Viewing the film enabled the Jamat to virtually experience – and relate to – life in Tajikistan and Afghanistan. For some, the flourmill reminded them of how their parents used to grind flour in their villages in India. For others, seeing the Aga Khan Health Services clinic in Afghan Badakhshan made them see what exactly their donations over the years have helped to achieve.
The Aga Khan Health Services Clinic in Afghan Badakhshan. In the film, Bridging the Divide, Dr. Shirinbek visits this clinic and is extremely impressed with its technology. Since the making of the film, Dr. Shirinbek has begun to work here; the clinic collects its most difficult surgeries and Dr. Shirinbek periodically travels to Afghan Badakhshan to perform them.
In the film, Daddy Shirinbek calls me a bridge, connecting the Jamats of Tajikistan and North America. As the main character in the film, he too has bridged his way into the homes of American Ismailis.

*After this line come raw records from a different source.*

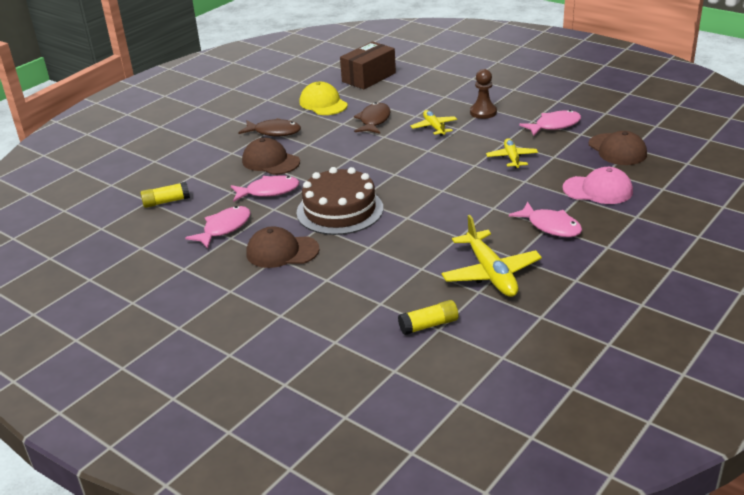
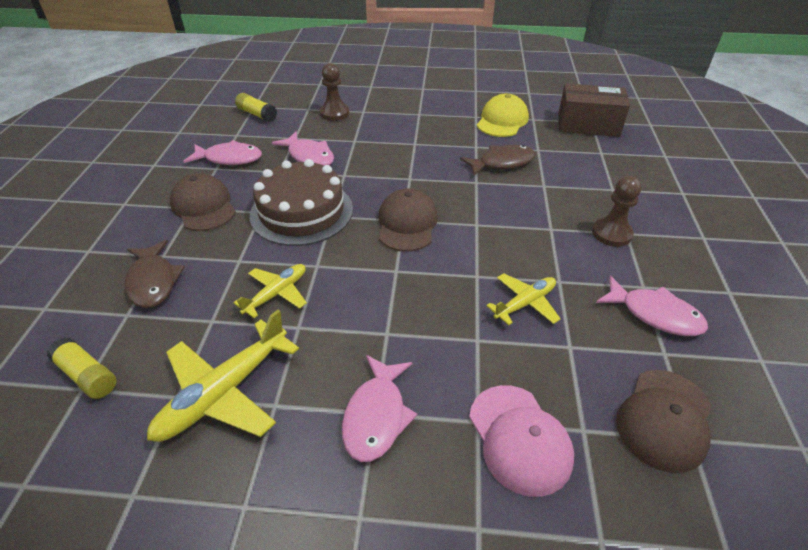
camera: 55 degrees right, 10 degrees up
(217, 165) = (334, 113): none -> brown pawn
(270, 161) = (364, 136): brown cap -> brown cap (407, 224)
(274, 132) = (419, 117): brown fish -> brown fish (153, 281)
(434, 127) = (532, 209): yellow plane -> yellow plane (276, 294)

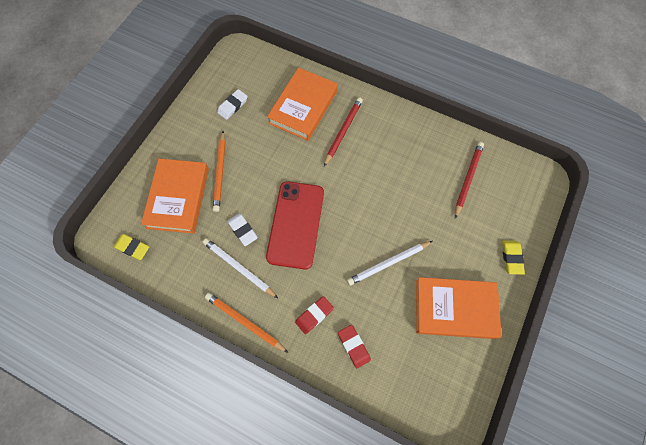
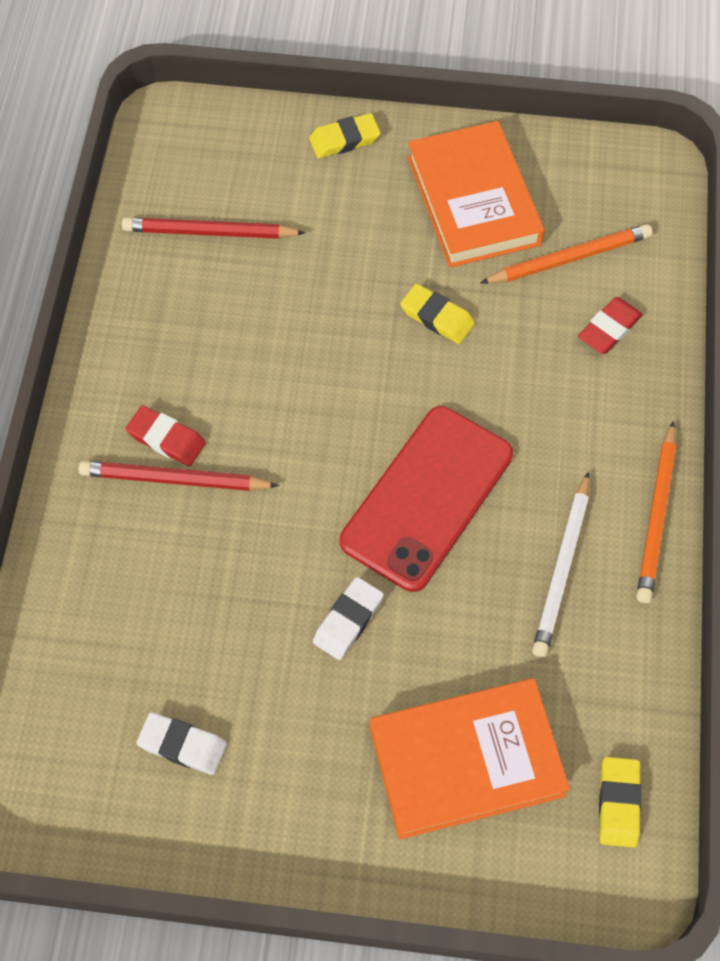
camera: 110 degrees left, 5 degrees down
(220, 173) = (370, 696): orange pencil -> orange pencil (569, 258)
(242, 230) = (482, 593): white eraser -> white eraser (348, 620)
(296, 224) = (427, 498): red phone -> red phone turned 45 degrees counterclockwise
(303, 107) = (135, 583): orange book -> none
(314, 315) = (587, 406): red eraser -> red eraser (166, 439)
(388, 263) = (437, 317): white pencil -> yellow eraser

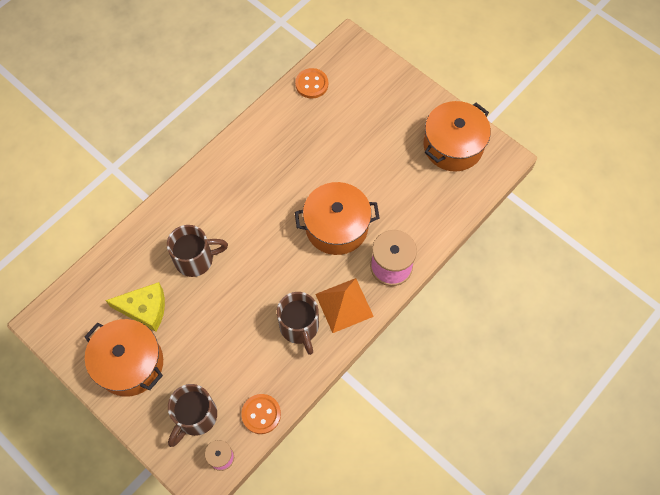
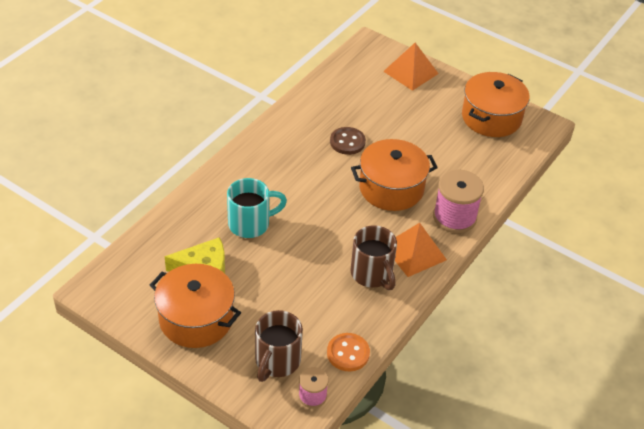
camera: 10 degrees left, 20 degrees down
(196, 259) = (250, 224): brown mug -> turquoise mug
(304, 167) = (347, 142): none -> brown button
(311, 84) = (340, 77): orange button -> none
(383, 82) = (410, 72): none -> orange pyramid

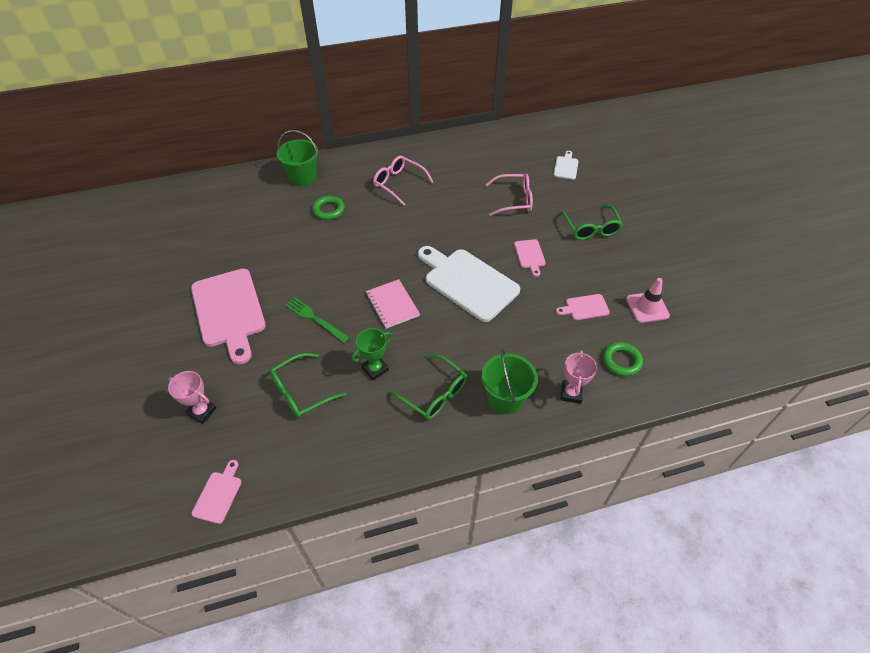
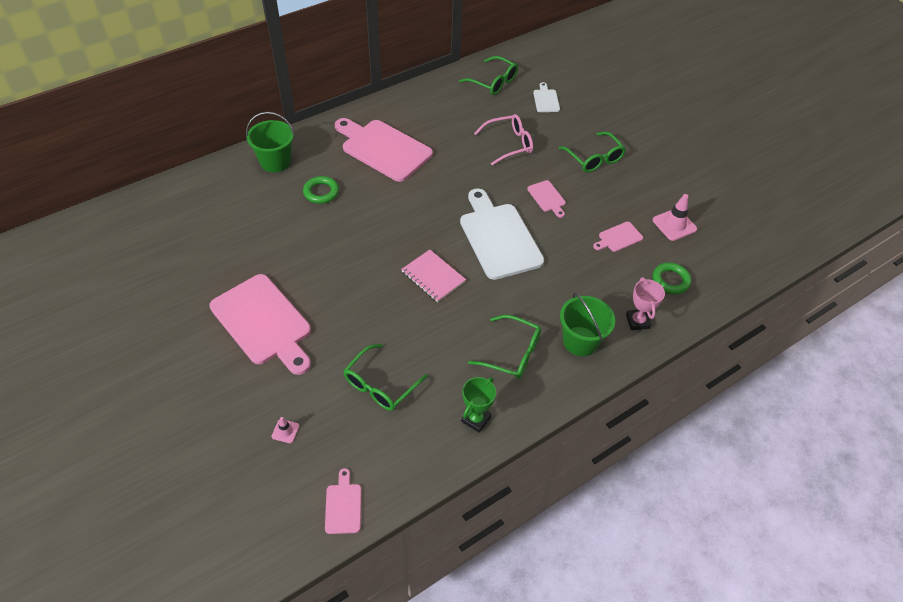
camera: 20 degrees left, 0 degrees up
(202, 411) = (285, 431): pink trophy -> pink traffic cone
(315, 319) = (360, 309): green fork -> none
(375, 369) = (444, 344): green trophy -> green trophy (476, 419)
(398, 183) = (383, 149): pink glasses -> pink cutting board
(468, 282) = (498, 237): white cutting board -> white cutting board turned 45 degrees clockwise
(523, 143) = (493, 82): none -> green glasses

A Call to Build more Bridges
Building bridges requires work. It requires acknowledging – and embracing – the very divide that we are bridging. We are all brothers and sisters, part of a global Ismaili family. But there is a difference between simply acknowledging our relationship and working hard at being a family. When I lived in Tajikistan, I worked at becoming family by helping out with the chores. For others, ‘working’ at our global Ismaili family takes the form of TKN and service assignments, donations to the AKDN or family vacations to places where our Ismaili brothers and sister live.
But working at strengthening our global family can also take place at home. We can all set out, every day, to build a bridge with someone who is different from us. As we learn about – and embrace – our differences, we might, Inshallah, become the pluralist society to which we aspire.